L’objectif d’un déficit public à 2, 6 points du PIB, c’est-à-dire en deçà du seuil fatidique des 3 %, est confirmé. Les prévisions initiales de croissance à 1, 7 % sont également maintenues ; nous espérons bien entendu que ce taux pourra être atteint. Le niveau des dépenses pilotables de l’État est réduit à hauteur de 600 millions d’euros, ce dont nous nous réjouissons.

Toutefois, le déficit budgétaire s’établit à 80 milliards d’euros, en hausse de 12, 3 milliards d’euros par rapport à l’exercice 2017 – un niveau tout de même inquiétant, notamment au regard des nuages conjoncturels qui s’amoncellent. Nous aurons l’occasion d’en reparler.

Je veux cependant, à ce propos, insister sur le fait que la prévision de déficit est désormais inférieure de 5, 7 milliards d’euros à celle qui était initialement prévue : 80 milliards d’euros contre les 85, 7 milliards d’euros qui étaient prévus.

Nous le savons, à l’avenir, nous devrons faire mieux. Tel sera l’un des objets du débat de jeudi prochain. L’enjeu n’est pas mince et l’équilibre à trouver est toujours délicat : il faut assainir nos finances publiques au bénéfice des générations futures sans pénaliser aujourd’hui les plus fragiles de nos concitoyens.

Je tiens enfin à souligner la traduction à l’article 8 du projet de loi de finances rectificative de l’article 11 de la loi de programmation des finances publiques pour les années 2018 à 2022, qui a été inséré sur l’initiative de la commission des finances du Sénat.

Cette disposition procède de la même logique : redonner toute sa portée à l’autorisation et au contrôle parlementaires. En remettant en cohérence les plafonds d’emplois et les crédits de masse salariale votés en loi de finances initiale, elle en améliore la sincérité et l’effectivité. Dès l’année 2018, les plafonds d’emplois des ministères et des budgets annexes sont ainsi abaissés de 10 805 équivalents temps plein travaillé.
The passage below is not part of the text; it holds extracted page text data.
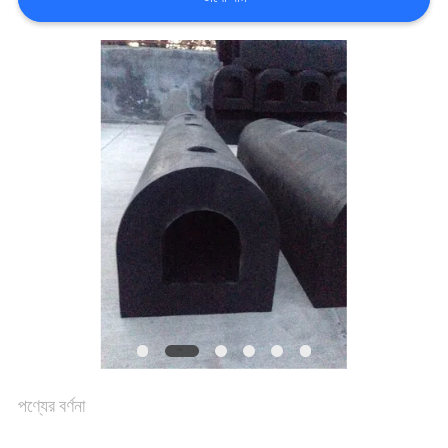
কারখানা
ভ্রমণ
মান
নিয়ন্ত্রণ
যোগাযোগ
করুন
খবর
পণ্যের বর্ণনা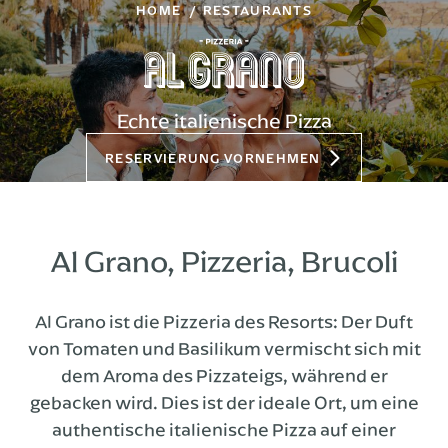
HOME
RESTAURANTS
Echte italienische Pizza
RESERVIERUNG VORNEHMEN
Al Grano, Pizzeria, Brucoli
Al Grano ist die Pizzeria des Resorts: Der Duft
von Tomaten und Basilikum vermischt sich mit
dem Aroma des Pizzateigs, während er
gebacken wird. Dies ist der ideale Ort, um eine
authentische italienische Pizza auf einer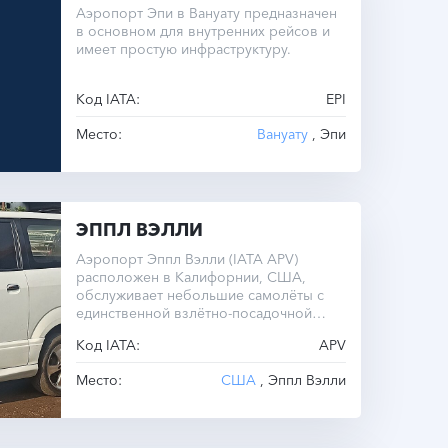
Аэропорт Эпи в Вануату предназначен
в основном для внутренних рейсов и
имеет простую инфраструктуру.
Код IATA:
EPI
Место:
Вануату
, Эпи
ЭППЛ ВЭЛЛИ
Аэропорт Эппл Вэлли (IATA APV)
расположен в Калифорнии, США,
обслуживает небольшие самолёты с
единственной взлётно-посадочной
полосой длиной 1981 метр.
Код IATA:
APV
Место:
США
, Эппл Вэлли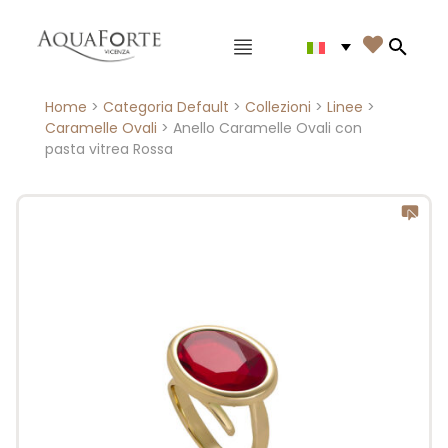
Menù principale

Search
Home
>
Categoria Default
>
Collezioni
>
Linee
>
Caramelle Ovali
> Anello Caramelle Ovali con
pasta vitrea Rossa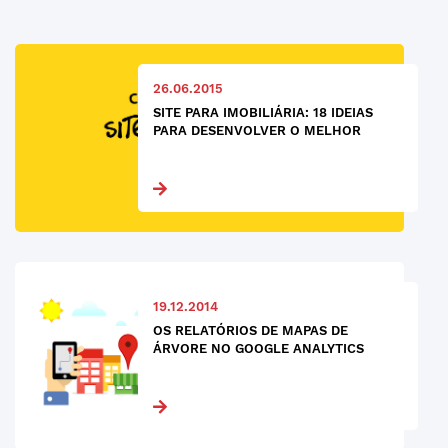
26.06.2015
SITE PARA IMOBILIÁRIA: 18 IDEIAS
PARA DESENVOLVER O MELHOR
19.12.2014
OS RELATÓRIOS DE MAPAS DE
ÁRVORE NO GOOGLE ANALYTICS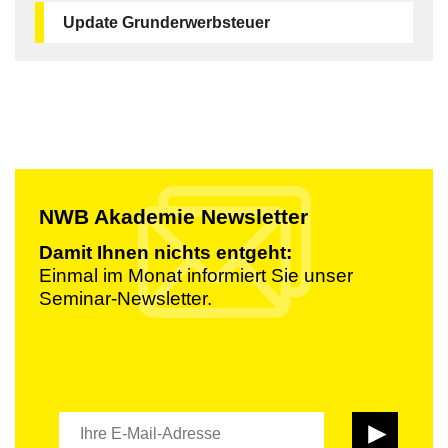
Update Grunderwerbsteuer
NWB Akademie Newsletter
Damit Ihnen nichts entgeht:
Einmal im Monat informiert Sie unser
Seminar-Newsletter.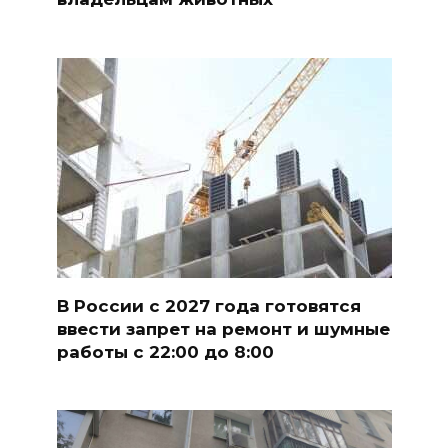
В России с 2027 года готовятся
ввести запрет на ремонт и шумные
работы с 22:00 до 8:00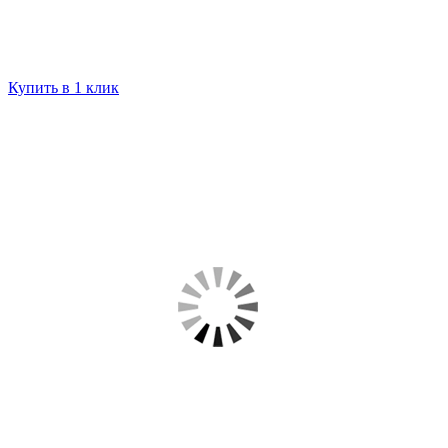
Купить в 1 клик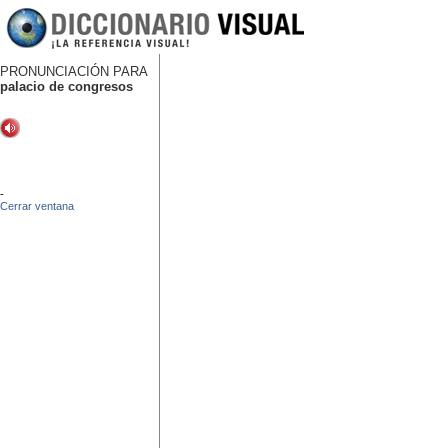
PRONUNCIACIÓN PARA
palacio de congresos
-
Cerrar ventana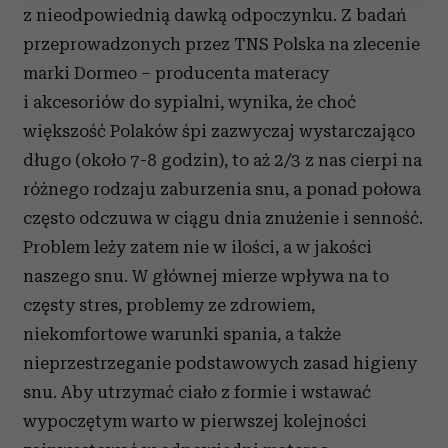
z nieodpowiednią dawką odpoczynku. Z badań
Wykorzystujemy pliki cookie do spersonalizowania treści
i reklam, aby oferować funkcje społecznościowe i
przeprowadzonych przez TNS Polska na zlecenie
analizować ruch w naszej witrynie. Informacje o tym, jak
marki Dormeo – producenta materacy
korzystasz z naszej witryny, udostępniamy partnerom
i akcesoriów do sypialni, wynika, że choć
społecznościowym, reklamowym i analitycznym.
większość Polaków śpi zazwyczaj wystarczająco
Partnerzy mogą połączyć te informacje z innymi danymi
długo (około 7-8 godzin), to aż 2/3 z nas cierpi na
otrzymanymi od Ciebie lub uzyskanymi podczas
korzystania z ich usług.
różnego rodzaju zaburzenia snu, a ponad połowa
często odczuwa w ciągu dnia znużenie i senność.
Problem leży zatem nie w ilości, a w jakości
naszego snu. W głównej mierze wpływa na to
częsty stres, problemy ze zdrowiem,
niekomfortowe warunki spania, a także
nieprzestrzeganie podstawowych zasad higieny
snu. Aby utrzymać ciało z formie i wstawać
wypoczętym warto w pierwszej kolejności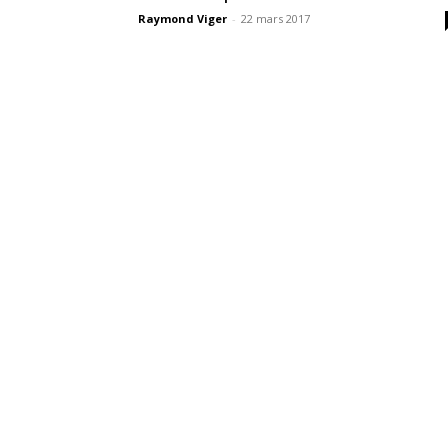
Raymond Viger
-
22 mars 2017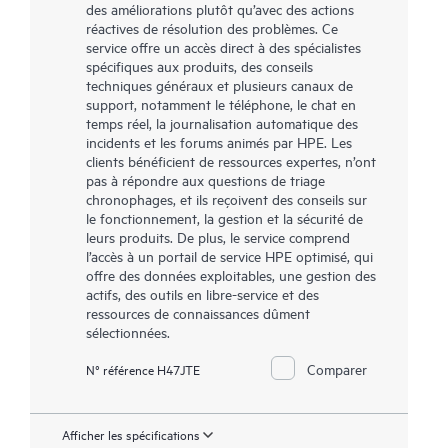
des améliorations plutôt qu’avec des actions
réactives de résolution des problèmes. Ce
service offre un accès direct à des spécialistes
spécifiques aux produits, des conseils
techniques généraux et plusieurs canaux de
support, notamment le téléphone, le chat en
temps réel, la journalisation automatique des
incidents et les forums animés par HPE. Les
clients bénéficient de ressources expertes, n’ont
pas à répondre aux questions de triage
chronophages, et ils reçoivent des conseils sur
le fonctionnement, la gestion et la sécurité de
leurs produits. De plus, le service comprend
l’accès à un portail de service HPE optimisé, qui
offre des données exploitables, une gestion des
actifs, des outils en libre-service et des
ressources de connaissances dûment
sélectionnées.
Comparer
N° référence H47JTE
Afficher les spécifications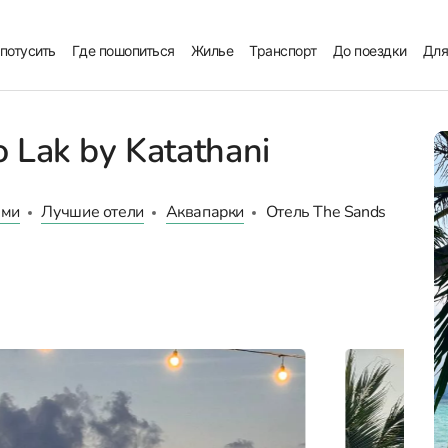
 потусить
Где пошопиться
Жилье
Транспорт
До поездки
Для
 Lak by Katathani
ьми
Лучшие отели
Аквапарки
Отель The Sands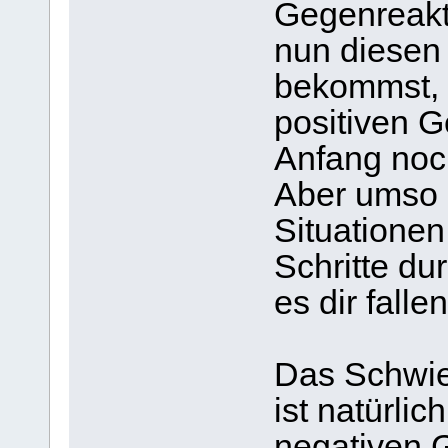
Gegenreakt
nun diesen
bekommst, e
positiven 
Anfang noc
Aber umso ö
Situationen
Schritte du
es dir fallen
Das Schwie
ist natürlic
negativen 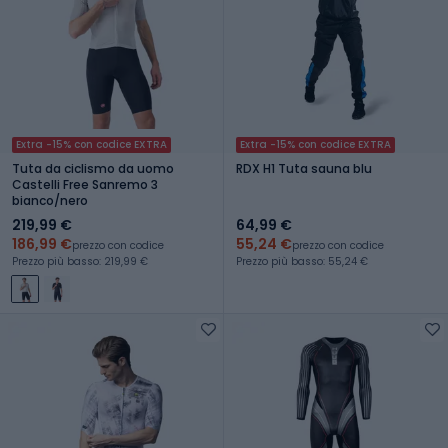
Extra -15% con codice EXTRA
Extra -15% con codice EXTRA
Tuta da ciclismo da uomo
RDX H1 Tuta sauna blu
Castelli Free Sanremo 3
bianco/nero
219,99 €
64,99 €
186,99 €
55,24 €
prezzo con codice
prezzo con codice
Prezzo più basso: 219,99 €
Prezzo più basso: 55,24 €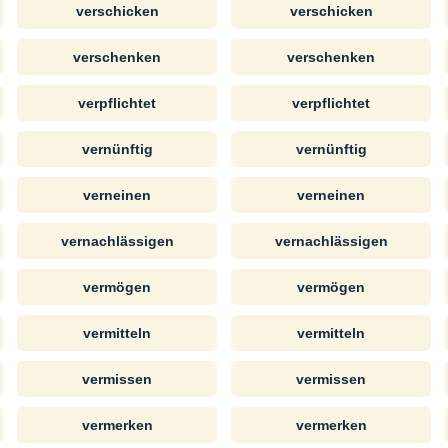
verschicken
verschicken
verschenken
verschenken
verpflichtet
verpflichtet
vernünftig
vernünftig
verneinen
verneinen
vernachlässigen
vernachlässigen
vermögen
vermögen
vermitteln
vermitteln
vermissen
vermissen
vermerken
vermerken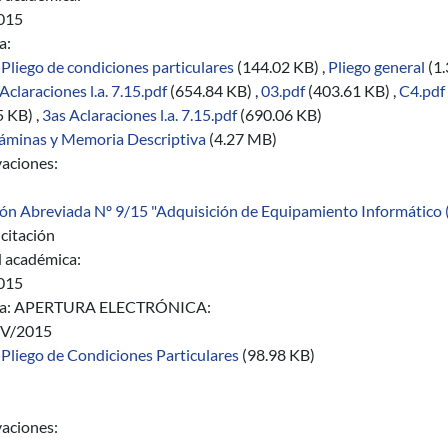
015
a:
Pliego de condiciones particulares
(144.02 KB)
,
Pliego general
(1
Aclaraciones l.a. 7.15.pdf
(654.84 KB)
,
03.pdf
(403.61 KB)
,
C4.pdf
5 KB)
,
3as Aclaraciones l.a. 7.15.pdf
(690.06 KB)
áminas y Memoria Descriptiva
(4.27 MB)
aciones:
ción Abreviada Nº 9/15 "Adquisición de Equipamiento Informático 
citación
 académica:
015
a:
APERTURA ELECTRÓNICA:
V/2015
Pliego de Condiciones Particulares
(98.98 KB)
aciones: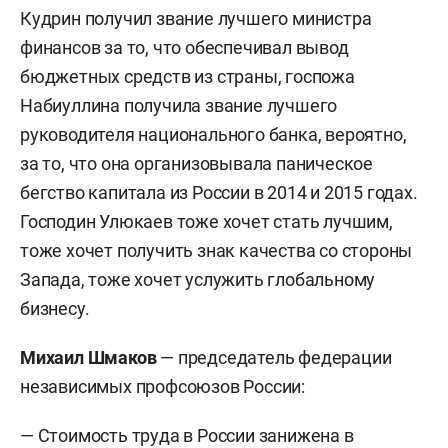
Кудрин получил звание лучшего министра
финансов за то, что обеспечивал вывод
бюджетных средств из страны, госпожа
Набиуллина получила звание лучшего
руководителя национального банка, вероятно,
за то, что она организовывала паническое
бегство капитала из России в 2014 и 2015 годах.
Господин Улюкаев тоже хочет стать лучшим,
тоже хочет получить знак качества со стороны
Запада, тоже хочет услужить глобальному
бизнесу.
Михаил Шмаков
— председатель федерации
независимых профсоюзов России:
— Стоимость труда в России занижена в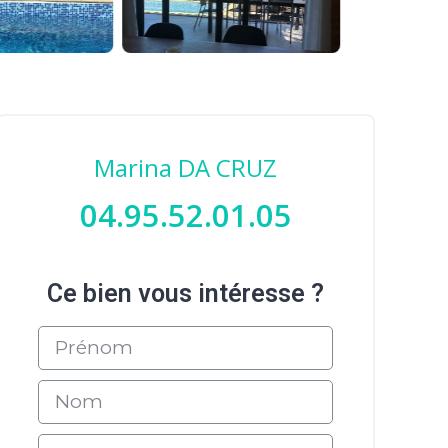
Marina DA CRUZ
04.95.52.01.05
Ce bien vous intéresse ?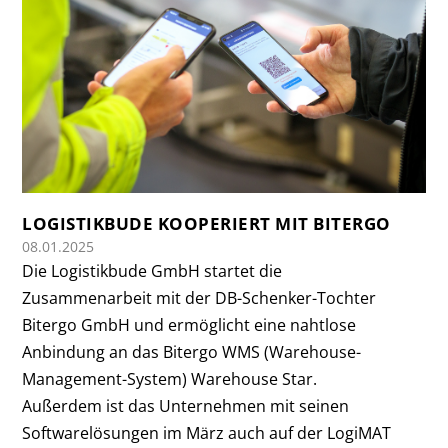
LOGISTIKBUDE KOOPERIERT MIT BITERGO
08.01.2025
Die Logistikbude GmbH startet die
Zusammenarbeit mit der DB-Schenker-Tochter
Bitergo GmbH und ermöglicht eine nahtlose
Anbindung an das Bitergo WMS (Warehouse-
Management-System) Warehouse Star.
Außerdem ist das Unternehmen mit seinen
Softwarelösungen im März auch auf der LogiMAT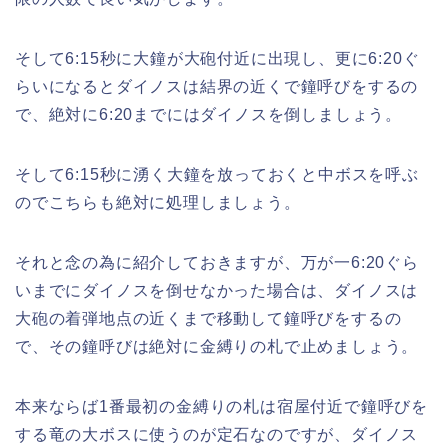
そして6:15秒に大鐘が大砲付近に出現し、更に6:20ぐ
らいになるとダイノスは結界の近くで鐘呼びをするの
で、絶対に6:20までにはダイノスを倒しましょう。
そして6:15秒に湧く大鐘を放っておくと中ボスを呼ぶ
のでこちらも絶対に処理しましょう。
それと念の為に紹介しておきますが、万が一6:20ぐら
いまでにダイノスを倒せなかった場合は、ダイノスは
大砲の着弾地点の近くまで移動して鐘呼びをするの
で、その鐘呼びは絶対に金縛りの札で止めましょう。
本来ならば1番最初の金縛りの札は宿屋付近で鐘呼びを
する竜の大ボスに使うのが定石なのですが、ダイノス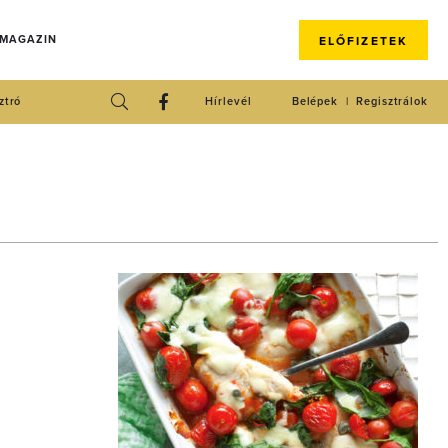
 MAGAZIN
ELŐFIZETEK
ztró
Hírlevél
Belépek
Regisztrálok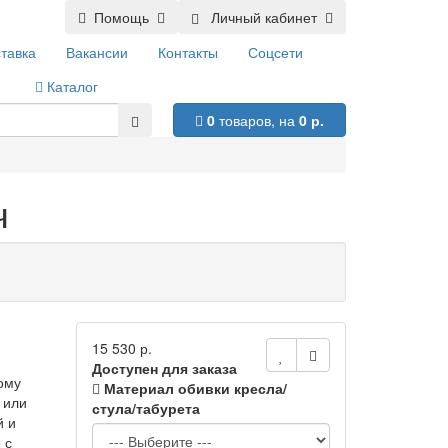
Помощь
Личный кабинет
тавка
Вакансии
Контакты
Соцсети
Каталог
0
товаров,
на
0 р.
ч
15 530 р.
Доступен для заказа
ому
Материал обивки кресла/
 или
стула/табурета
й и
 с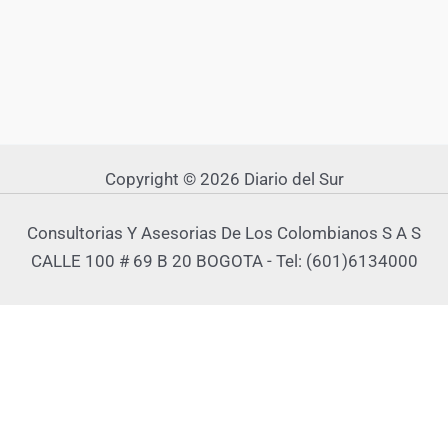
Copyright © 2026 Diario del Sur
Consultorias Y Asesorias De Los Colombianos S A S
CALLE 100 # 69 B 20 BOGOTA - Tel: (601)6134000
Sur ce projet de loi de finances rectificative pour 2018, la majorité des membres du groupe Union Centriste a fait le choix de l’abstention, pour des raisons de cohérence au regard de sa position lors de l’examen de la loi de finances initiale.

Toutefois, à titre personnel, comme d’autres collègues de mon groupe, je voterai ce texte. En effet, nous tenons à insister sur l’effort de sincérité, donc de crédibilité, accompli par le Gouvernement dans la conduite de l’exercice budgétaire 2018. Nous ne pouvons que vous encourager à poursuivre dans cette voie, monsieur le ministre.